La mesure été approuvée officiellement par l'International Football Association Board, l'organe garant des lois du jeu. Toutefois, elle est soumise à certaines conditions. 

Un joueur de football sikh à Montréal, au Québec (Canada), le 14 juin 2013.
Un joueur de football sikh à Montréal, au Québec (Canada), le 14 juin 2013. (LAURENT VU THE / AFP)

"Il a été décidé que les joueuses pouvaient avoir la tête couverte pour jouer." Le port du voile et du turban dans le football a été approuvé officiellement samedi 1er mars par l'International Football Association Board (Ifab), l'organe garant des lois du jeu, après 20 mois d'essai. Le secrétaire général de la Fifa, Jérôme Valcke, a confirmé la décision en conférence de presse. En réponse à une requête de la communauté sikh canadienne, la mesure a été élargie aux hommes.

Une circulaire doit être envoyée aux différentes fédérations pour expliquer les détails de l'application de cette décision. Le port du voile ou du turban est soumis à certaines conditions. Il n'est pas celui de tous les jours. Il doit être en accord avec la tenue du joueur, ne pas être rattaché à son maillot, ne pas constituer un danger pour celui qui le porte ou autrui, et ne doit avoir aucune partie qui dépasse.

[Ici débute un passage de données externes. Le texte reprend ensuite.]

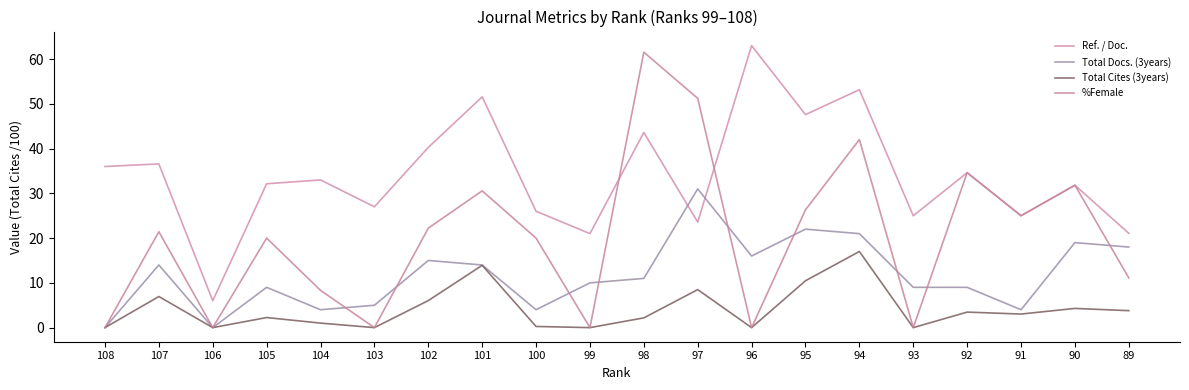

True or false: Total Cites (3years) has more than 2 interior local peaks.

True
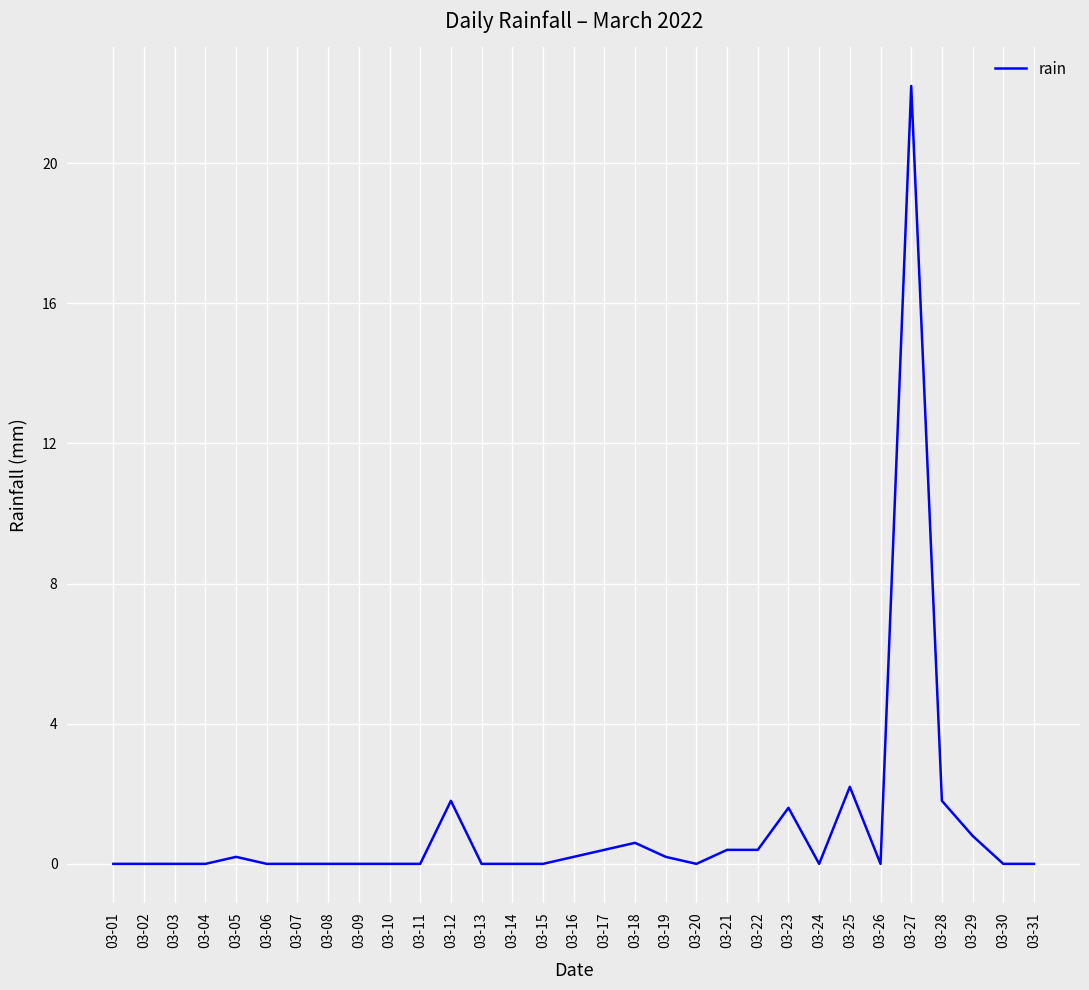

Reading right to left, extract all data points from this chart.

0.0	0.0	0.8	1.8	22.2	0.0	2.2	0.0	1.6	0.4	0.4	0.0	0.2	0.6	0.4	0.2	0.0	0.0	0.0	1.8	0.0	0.0	0.0	0.0	0.0	0.0	0.2	0.0	0.0	0.0	0.0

La FFF rappelle l'exception française

La Fédération Française de Football (FFF), soucieuse de respecter la "laïcité" qui prévaut en France, maintient pour sa part "l'interdiction du port de tous signes religieux ou confessionnels" et donc du voile, a-t-elle indiqué samedi après la décision de l'Ifab.

Jusqu'en 2012, les instances dirigeantes du football interdisaient le port du hijab, prétextant des risques de blessures au cou ou à la tête pour les joueuses. Puis, l'Ifab avait déjà décidé de lever cette interdiction afin de tester le port du voile pendant deux ans. Au terme de cette expérience de plusieurs mois, il a jugé ne plus avoir de raisons valables de l'interdire si les consignes fixées sont bien respectées.